-- Supplied entries follows --

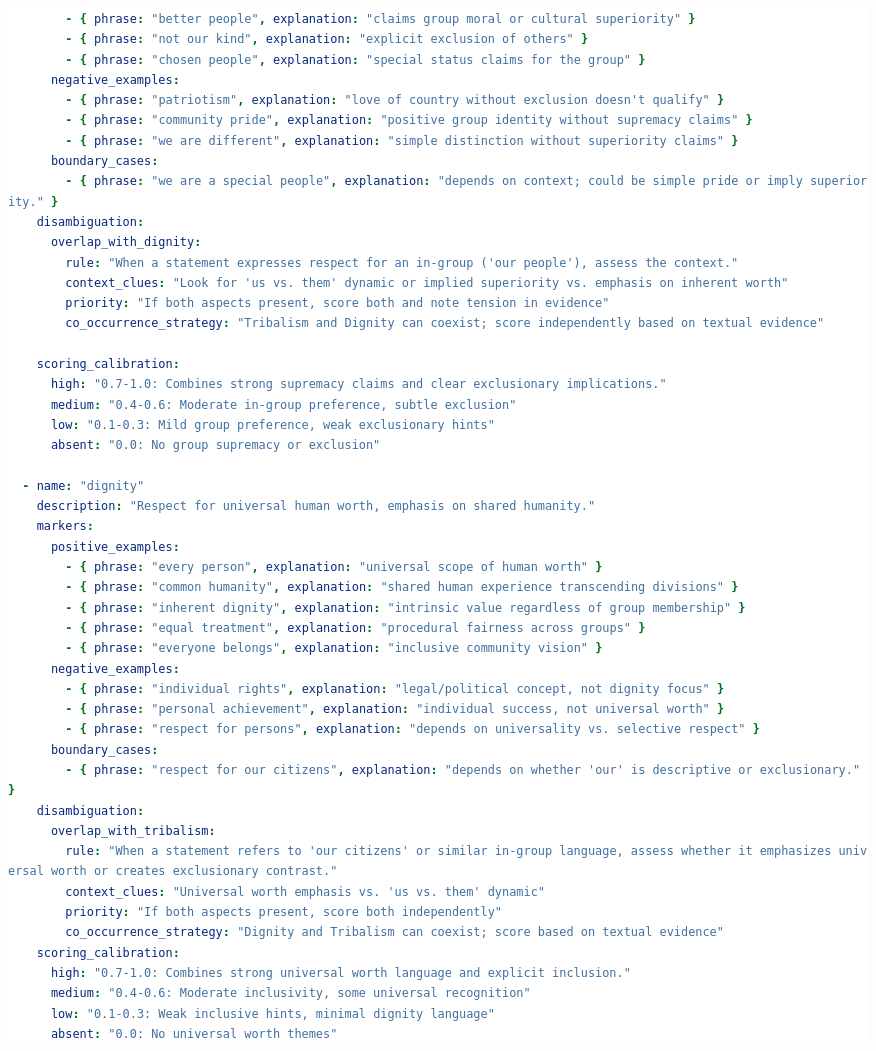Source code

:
 ```yaml
        - { phrase: "better people", explanation: "claims group moral or cultural superiority" }
        - { phrase: "not our kind", explanation: "explicit exclusion of others" }
        - { phrase: "chosen people", explanation: "special status claims for the group" }
      negative_examples:
        - { phrase: "patriotism", explanation: "love of country without exclusion doesn't qualify" }
        - { phrase: "community pride", explanation: "positive group identity without supremacy claims" }
        - { phrase: "we are different", explanation: "simple distinction without superiority claims" }
      boundary_cases:
        - { phrase: "we are a special people", explanation: "depends on context; could be simple pride or imply superiority." }
    disambiguation:
      overlap_with_dignity:
        rule: "When a statement expresses respect for an in-group ('our people'), assess the context."
        context_clues: "Look for 'us vs. them' dynamic or implied superiority vs. emphasis on inherent worth"
        priority: "If both aspects present, score both and note tension in evidence"
        co_occurrence_strategy: "Tribalism and Dignity can coexist; score independently based on textual evidence"
    
    scoring_calibration:
      high: "0.7-1.0: Combines strong supremacy claims and clear exclusionary implications."
      medium: "0.4-0.6: Moderate in-group preference, subtle exclusion"
      low: "0.1-0.3: Mild group preference, weak exclusionary hints"
      absent: "0.0: No group supremacy or exclusion"

  - name: "dignity"
    description: "Respect for universal human worth, emphasis on shared humanity."
    markers:
      positive_examples:
        - { phrase: "every person", explanation: "universal scope of human worth" }
        - { phrase: "common humanity", explanation: "shared human experience transcending divisions" }
        - { phrase: "inherent dignity", explanation: "intrinsic value regardless of group membership" }
        - { phrase: "equal treatment", explanation: "procedural fairness across groups" }
        - { phrase: "everyone belongs", explanation: "inclusive community vision" }
      negative_examples:
        - { phrase: "individual rights", explanation: "legal/political concept, not dignity focus" }
        - { phrase: "personal achievement", explanation: "individual success, not universal worth" }
        - { phrase: "respect for persons", explanation: "depends on universality vs. selective respect" }
      boundary_cases:
        - { phrase: "respect for our citizens", explanation: "depends on whether 'our' is descriptive or exclusionary." }
    disambiguation:
      overlap_with_tribalism:
        rule: "When a statement refers to 'our citizens' or similar in-group language, assess whether it emphasizes universal worth or creates exclusionary contrast."
        context_clues: "Universal worth emphasis vs. 'us vs. them' dynamic"
        priority: "If both aspects present, score both independently"
        co_occurrence_strategy: "Dignity and Tribalism can coexist; score based on textual evidence"
    scoring_calibration:
      high: "0.7-1.0: Combines strong universal worth language and explicit inclusion."
      medium: "0.4-0.6: Moderate inclusivity, some universal recognition"
      low: "0.1-0.3: Weak inclusive hints, minimal dignity language"
      absent: "0.0: No universal worth themes"
```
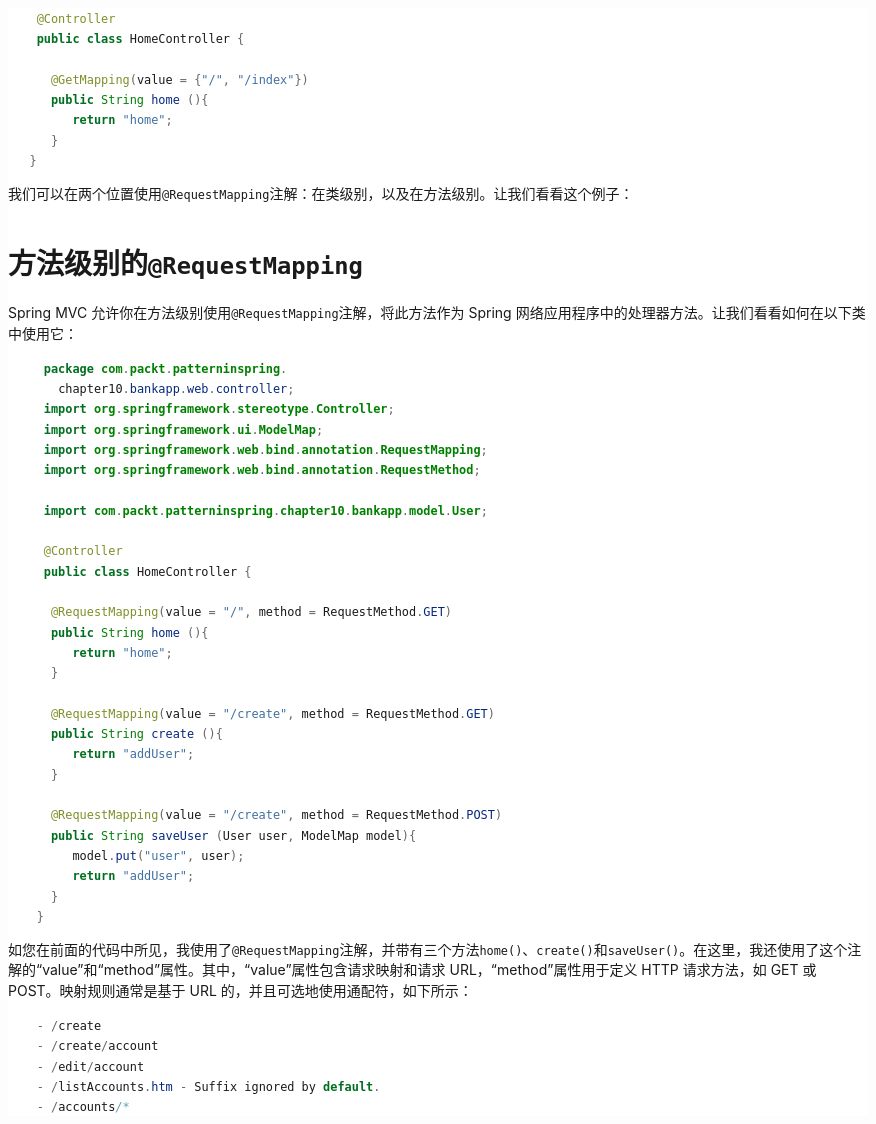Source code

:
 ```java
    @Controller 
    public class HomeController { 

      @GetMapping(value = {"/", "/index"}) 
      public String home (){ 
         return "home"; 
      } 
   } 
```

我们可以在两个位置使用`@RequestMapping`注解：在类级别，以及在方法级别。让我们看看这个例子：

# 方法级别的`@RequestMapping`

Spring MVC 允许你在方法级别使用`@RequestMapping`注解，将此方法作为 Spring 网络应用程序中的处理器方法。让我们看看如何在以下类中使用它：

```java
     package com.packt.patterninspring.
       chapter10.bankapp.web.controller; 
     import org.springframework.stereotype.Controller; 
     import org.springframework.ui.ModelMap; 
     import org.springframework.web.bind.annotation.RequestMapping; 
     import org.springframework.web.bind.annotation.RequestMethod; 

     import com.packt.patterninspring.chapter10.bankapp.model.User; 

     @Controller 
     public class HomeController { 

      @RequestMapping(value = "/", method = RequestMethod.GET) 
      public String home (){ 
         return "home"; 
      } 

      @RequestMapping(value = "/create", method = RequestMethod.GET) 
      public String create (){ 
         return "addUser"; 
      } 

      @RequestMapping(value = "/create", method = RequestMethod.POST) 
      public String saveUser (User user, ModelMap model){ 
         model.put("user", user); 
         return "addUser"; 
      } 
    } 
```

如您在前面的代码中所见，我使用了`@RequestMapping`注解，并带有三个方法`home()`、`create()`和`saveUser()`。在这里，我还使用了这个注解的“value”和“method”属性。其中，“value”属性包含请求映射和请求 URL，“method”属性用于定义 HTTP 请求方法，如 GET 或 POST。映射规则通常是基于 URL 的，并且可选地使用通配符，如下所示：

```java
    - /create 
    - /create/account 
    - /edit/account 
    - /listAccounts.htm - Suffix ignored by default. 
    - /accounts/* 
```
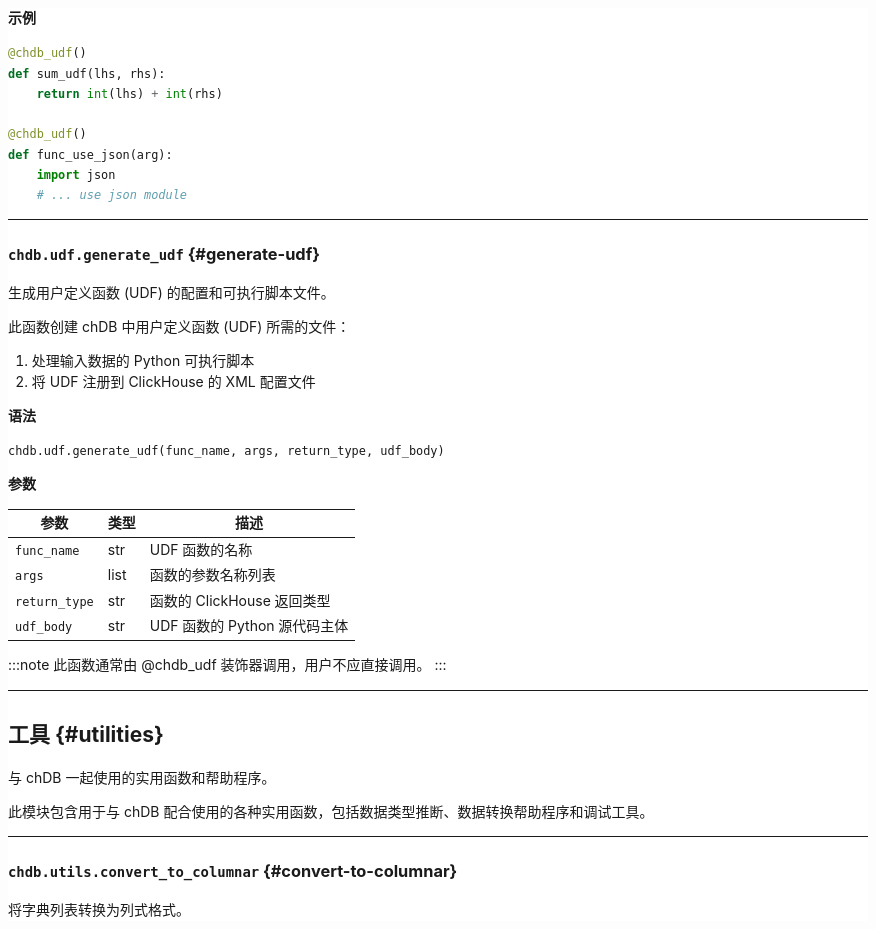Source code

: **示例**

```python
@chdb_udf()
def sum_udf(lhs, rhs):
    return int(lhs) + int(rhs)

@chdb_udf()
def func_use_json(arg):
    import json
    # ... use json module
```

---
### `chdb.udf.generate_udf` {#generate-udf}

生成用户定义函数 (UDF) 的配置和可执行脚本文件。

此函数创建 chDB 中用户定义函数 (UDF) 所需的文件：
1. 处理输入数据的 Python 可执行脚本
2. 将 UDF 注册到 ClickHouse 的 XML 配置文件

**语法**

```python
chdb.udf.generate_udf(func_name, args, return_type, udf_body)
```

**参数**

| 参数          | 类型  | 描述                                   |
|---------------|-------|-----------------------------------------|
| `func_name`   | str   | UDF 函数的名称                          |
| `args`        | list  | 函数的参数名称列表                      |
| `return_type` | str   | 函数的 ClickHouse 返回类型              |
| `udf_body`    | str   | UDF 函数的 Python 源代码主体            |

:::note
此函数通常由 @chdb_udf 装饰器调用，用户不应直接调用。
:::

---
## 工具 {#utilities}

与 chDB 一起使用的实用函数和帮助程序。

此模块包含用于与 chDB 配合使用的各种实用函数，包括数据类型推断、数据转换帮助程序和调试工具。

---
### `chdb.utils.convert_to_columnar` {#convert-to-columnar}

将字典列表转换为列式格式。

-- Supplied entries concluded --

● **Exercise instructions**: With no other words, report how many lines in the entries hold the string "human".

● **Solution to this exercise**: 3